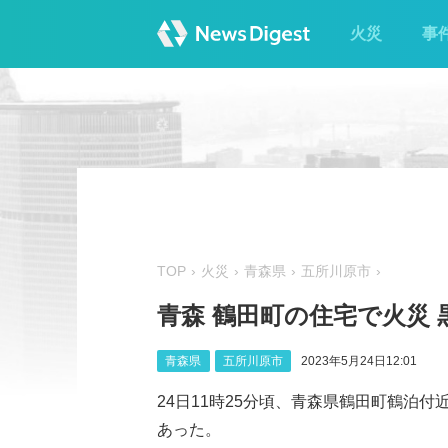
火災
事
TOP
火災
青森県
五所川原市
青森 鶴田町の住宅で火災
青森県
五所川原市
2023年5月24日12:01
24日11時25分頃、青森県鶴田町鶴泊
あった。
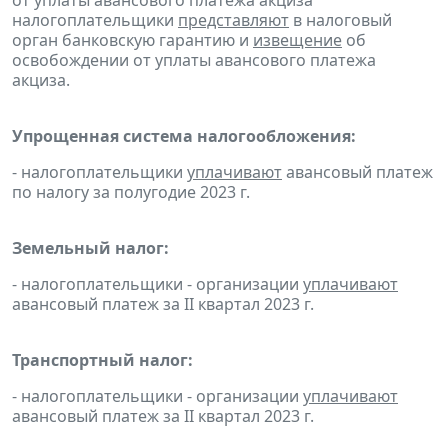
налогоплательщики
представляют
в налоговый
орган банковскую гарантию и
извещение
об
освобождении от уплаты авансового платежа
акциза.
Упрощенная система налогообложения:
- налогоплательщики
уплачивают
авансовый платеж
по налогу за полугодие 2023 г.
Земельный налог:
- налогоплательщики - организации
уплачивают
авансовый платеж за II квартал 2023 г.
Транспортный налог:
- налогоплательщики - организации
уплачивают
авансовый платеж за II квартал 2023 г.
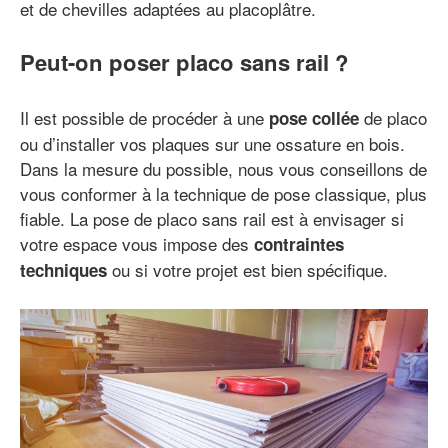
et de chevilles adaptées au placoplâtre.
Peut-on poser placo sans rail ?
Il est possible de procéder à une
de placo
pose collée
ou d’installer vos plaques sur une ossature en bois.
Dans la mesure du possible, nous vous conseillons de
vous conformer à la technique de pose classique, plus
fiable. La pose de placo sans rail est à envisager si
votre espace vous impose des
contraintes
ou si votre projet est bien spécifique.
techniques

---------------

## Task instructions:
Extract every one of the lines above verbatim, omitting the pictures from your answer.

## Solution for this problem:
火災
事
TOP
火災
青森県
五所川原市
青森 鶴田町の住宅で火災
青森県
五所川原市
2023年5月24日12:01
24日11時25分頃、青森県鶴田町鶴泊
あった。
налогоплательщики
представляют
в налоговый
орган банковскую гарантию и
извещение
об
освобождении от уплаты авансового платежа
акциза.
Упрощенная система налогообложения:
- налогоплательщики
уплачивают
авансовый платеж
по налогу за полугодие 2023 г.
Земельный налог:
- налогоплательщики - организации
уплачивают
авансовый платеж за II квартал 2023 г.
Транспортный налог:
- налогоплательщики - организации
уплачивают
авансовый платеж за II квартал 2023 г.
et de chevilles adaptées au placoplâtre.
Peut-on poser placo sans rail ?
Il est possible de procéder à une
de placo
pose collée
ou d’installer vos plaques sur une ossature en bois.
Dans la mesure du possible, nous vous conseillons de
vous conformer à la technique de pose classique, plus
fiable. La pose de placo sans rail est à envisager si
votre espace vous impose des
contraintes
ou si votre projet est bien spécifique.
techniques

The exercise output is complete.